Reading and Re-reading from the RV Cassill short-story collection - so just a brief post on two of the stories that I re-read but that I wrote in more detail in previous blog entries: First, Bernard Malamud’s The Jewbird, and, as at my previous reading, this story gets a big shrug of the shoulders. Sure, there are some broadly comic lines and images as this bird lands on a NY fire escape and joins (and disrupts) family life: the bird expects to be coddled, and munches on herring pieces, and effects a Yiddish vocabulary, and in the end - takes flight. But does it mean anything? Is there any greater mystery to this metamorphosis, if that’s what it is? It’s just a “what if,” not nearly as poignant and provocative as, say, Roth’s early stories (let alone Kafka) - just a few gags that probably made the story fun to read aloud. Second, Thomas Mann’s Disorder and Early Sorrow - which remains one of the great short stories, an account at great (maybe too great) length of a middle-class German family hosting a dinner/dance party. The focus is on the grandfather, who dotes on his 8-year-old (approx) granddaughter; at end of story granddaughter has hysterical tears when she’s put to bed as she wants to be with one of the men at the party w/ whom she’d danced; grandfather recognizes that this is the first of many passions that will be part of her life - and that he’s completely excluded from her fantasies and yearnings - she’s growing away from him into a life of her own, over the course of which she will inevitably endure the sorrows foreseen in the title.
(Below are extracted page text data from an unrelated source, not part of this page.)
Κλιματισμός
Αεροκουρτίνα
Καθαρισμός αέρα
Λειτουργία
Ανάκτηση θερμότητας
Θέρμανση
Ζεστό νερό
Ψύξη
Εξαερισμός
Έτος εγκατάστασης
Story is far too long by more standards of our era, but its antiquity is part of its charm.


And a word in praise of Colin Barrett, new to me, whose short story in last week’s ew Yorker, A Shooting in Rathreedane (an Irish village/small town), which to my mind is as good a story about a police procedure that I’ve ever seen - the story closely follows through a work day a mid-career, female police officer off to the scene of a possibly accidental shooting, upon which she finds - small-town police - that she knows the victim, a long-time ne’er do well, and his family; over the course of the story she works valiantly to keep the victim alive and takes part in the on-scene interrogation - the shooter claims to have been trying to scare off an intruder, likely true, but then again, did he have to shoot to the body? - and of course she is thinking all the time about details of her life and of those working with her - all told an excellent, tense, credible piece of short fiction. 



This is the kind of book I usually deplore, a generational story (yawn) with multiple narrative voices (choose one and carry it through!) about an ordinary, everyday family that we follow through the lives and to deaths of all but one all wrapped neatly in 250 pages or less - and that’s what the recent Booker Prize winner, Damon Galgut’s The Promise, is and the surprise is that I really liked this novel against all my prejudices and trepidations. What a great job he does in bringing this farming family in rural South Africa as over time the struggle and die off and adapt, awkwardly, to the land that is changing and evolving even as they are not. There are 5 main characters, across two generations, and Galgut artfully weaves their story and stories, moving seamlessly among the several narrative voices - he’s really the child Joyce and Faulkner, Sound and the Fury in particular - although obviously he is nearly a century later so readers today are for more adept at making their way through this sometimes circulative narration, that offers a few postmodern winks toward the end (one of the characters aspires to write a novel, though he has no literary training or skills - yet is it his novel that we are reading? how is that possible?). So, yes, it’s not the easiest book to read - it’s definitely “literary fiction” and not the debut of a movie or episodic series - but once you by in an being to clarify the populace (unhelpfully, yeah of the 3 children has a name beginning w/ A) you will, or I was anyway, be drawn into this world, a world most American readers know little of I would guess.